A vertex shader may write a single clip distance for each enabled clip
halfspace to elements of the gl_ClipDistance[] array. Clip half-space
<i> is then given by the set of points satisfying the inequality
ci(P) >= 0,
where ci(P) is the value of clip distance <i> at point P. For point
primitives, ci(P) is simply the clip distance for the vertex in question.
For line and triangle primitives, per-vertex clip distances are
interpolated using a weighted mean, with weights derived according to the
algorithms described in sections 13.6 (Line Segments) and 13.7
(Polygons).
Client-defined clip half-spaces are enabled or disabled by calling
Enable or Disable with target CLIP_DISTANCE<i>_EXT, where <i> is an
integer between 0 and <n> - 1; specifying a value of <i> enables or
disables the client-defined clip half-space with index <i>. The
constants obey CLIP_DISTANCE<i>_EXT = CLIP_DISTANCE0_EXT + <i>.
If the primitive under consideration is a point, then clipping passes it
unchanged if it lies withing the clip volume; otherwise it is discarded.
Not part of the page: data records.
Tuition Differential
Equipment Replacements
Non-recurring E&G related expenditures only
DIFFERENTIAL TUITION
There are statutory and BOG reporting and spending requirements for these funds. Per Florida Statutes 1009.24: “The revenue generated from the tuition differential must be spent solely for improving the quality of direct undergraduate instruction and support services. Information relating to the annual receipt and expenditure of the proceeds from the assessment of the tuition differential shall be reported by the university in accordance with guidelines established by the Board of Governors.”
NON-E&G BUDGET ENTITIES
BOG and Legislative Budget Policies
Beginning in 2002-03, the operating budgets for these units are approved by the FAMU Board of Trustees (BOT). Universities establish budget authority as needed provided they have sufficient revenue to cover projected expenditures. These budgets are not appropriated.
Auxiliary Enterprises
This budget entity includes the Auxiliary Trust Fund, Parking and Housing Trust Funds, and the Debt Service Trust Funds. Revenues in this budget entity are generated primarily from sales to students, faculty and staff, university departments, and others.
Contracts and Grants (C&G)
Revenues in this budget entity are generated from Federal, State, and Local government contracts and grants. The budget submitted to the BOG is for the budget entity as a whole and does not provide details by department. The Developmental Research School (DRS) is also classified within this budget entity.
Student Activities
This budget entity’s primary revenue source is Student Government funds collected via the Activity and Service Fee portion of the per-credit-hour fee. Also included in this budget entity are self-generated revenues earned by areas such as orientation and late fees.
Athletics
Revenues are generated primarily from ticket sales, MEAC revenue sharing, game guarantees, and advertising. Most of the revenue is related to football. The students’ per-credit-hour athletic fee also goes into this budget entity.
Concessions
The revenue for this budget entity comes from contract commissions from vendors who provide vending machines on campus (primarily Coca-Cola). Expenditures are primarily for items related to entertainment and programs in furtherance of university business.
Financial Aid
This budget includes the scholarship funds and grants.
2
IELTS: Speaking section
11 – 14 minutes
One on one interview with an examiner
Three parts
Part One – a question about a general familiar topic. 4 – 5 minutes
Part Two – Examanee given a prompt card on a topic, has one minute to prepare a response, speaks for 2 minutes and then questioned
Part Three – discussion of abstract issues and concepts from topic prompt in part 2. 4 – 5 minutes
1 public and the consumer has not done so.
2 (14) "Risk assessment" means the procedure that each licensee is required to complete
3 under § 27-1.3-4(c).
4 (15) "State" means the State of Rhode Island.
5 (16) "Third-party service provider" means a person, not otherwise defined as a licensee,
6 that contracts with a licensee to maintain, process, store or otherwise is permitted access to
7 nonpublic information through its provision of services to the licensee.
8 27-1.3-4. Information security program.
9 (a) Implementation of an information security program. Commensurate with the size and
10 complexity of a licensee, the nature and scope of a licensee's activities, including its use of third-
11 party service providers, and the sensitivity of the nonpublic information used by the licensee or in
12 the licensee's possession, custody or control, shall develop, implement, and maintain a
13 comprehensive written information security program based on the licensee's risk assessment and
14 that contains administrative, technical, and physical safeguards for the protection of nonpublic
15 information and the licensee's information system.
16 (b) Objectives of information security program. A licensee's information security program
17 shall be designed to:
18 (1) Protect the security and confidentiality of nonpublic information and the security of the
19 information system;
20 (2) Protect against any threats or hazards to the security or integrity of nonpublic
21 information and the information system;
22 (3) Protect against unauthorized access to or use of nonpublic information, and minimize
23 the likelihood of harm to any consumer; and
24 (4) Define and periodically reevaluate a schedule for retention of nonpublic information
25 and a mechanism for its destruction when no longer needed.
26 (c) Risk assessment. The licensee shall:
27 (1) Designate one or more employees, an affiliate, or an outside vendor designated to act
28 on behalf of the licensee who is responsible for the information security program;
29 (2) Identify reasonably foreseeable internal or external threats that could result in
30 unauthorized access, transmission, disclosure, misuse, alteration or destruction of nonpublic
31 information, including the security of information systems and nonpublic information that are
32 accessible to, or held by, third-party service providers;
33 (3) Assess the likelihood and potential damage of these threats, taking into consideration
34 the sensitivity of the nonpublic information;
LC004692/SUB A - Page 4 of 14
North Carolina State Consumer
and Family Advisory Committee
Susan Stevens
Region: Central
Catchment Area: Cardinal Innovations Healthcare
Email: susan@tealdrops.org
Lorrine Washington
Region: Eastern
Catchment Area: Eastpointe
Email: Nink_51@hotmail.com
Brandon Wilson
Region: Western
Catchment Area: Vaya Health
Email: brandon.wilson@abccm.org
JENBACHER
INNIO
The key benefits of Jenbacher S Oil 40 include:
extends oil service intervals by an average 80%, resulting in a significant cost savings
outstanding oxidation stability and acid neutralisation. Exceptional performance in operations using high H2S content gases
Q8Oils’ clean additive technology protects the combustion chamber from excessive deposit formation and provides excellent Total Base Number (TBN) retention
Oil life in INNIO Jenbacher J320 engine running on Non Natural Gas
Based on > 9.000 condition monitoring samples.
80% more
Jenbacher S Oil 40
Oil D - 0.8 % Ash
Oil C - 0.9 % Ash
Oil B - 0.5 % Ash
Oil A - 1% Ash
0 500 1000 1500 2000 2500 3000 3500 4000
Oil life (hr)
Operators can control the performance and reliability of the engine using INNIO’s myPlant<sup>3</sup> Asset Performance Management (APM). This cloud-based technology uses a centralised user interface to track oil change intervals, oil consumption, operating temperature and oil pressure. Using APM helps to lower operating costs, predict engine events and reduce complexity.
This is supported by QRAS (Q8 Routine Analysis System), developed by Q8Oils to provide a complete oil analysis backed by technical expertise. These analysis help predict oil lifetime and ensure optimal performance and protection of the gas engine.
If the primitive is a line segment, then clipping does nothing to it if
it lies entirely withing the clip volume, and discards it if it lies
entirely outside the volume.
If part of the line segment lies in the volume and part of it lies
outside, then the line segment is clipped and new vertex coordinates
are computed for one or both vertices. A clipped line segment endpoint
lies on both the original line segment and the boundary of the clip
volume.
This clipping produces..."
Add the following text to the end of Section 12.4:
"Primitives rendered with user-defined half-spaces must satisfy a
complimentary criterion. Suppose a series of primitives is drawn where
each vertex <i> has a single specified clip distance <di> (or a number
of similarly specified clip distances, if multiple half-spaces are
enabled). Next, suppose that the same series of primitives are drawn
again with each such clip distance replaced by -<di> (and the GL is
otherwise in the same state). In this case, primitives must not be
missing any pixels, nor may any pixels be drawn twice in regions where
those primitives are cut by the clip planes.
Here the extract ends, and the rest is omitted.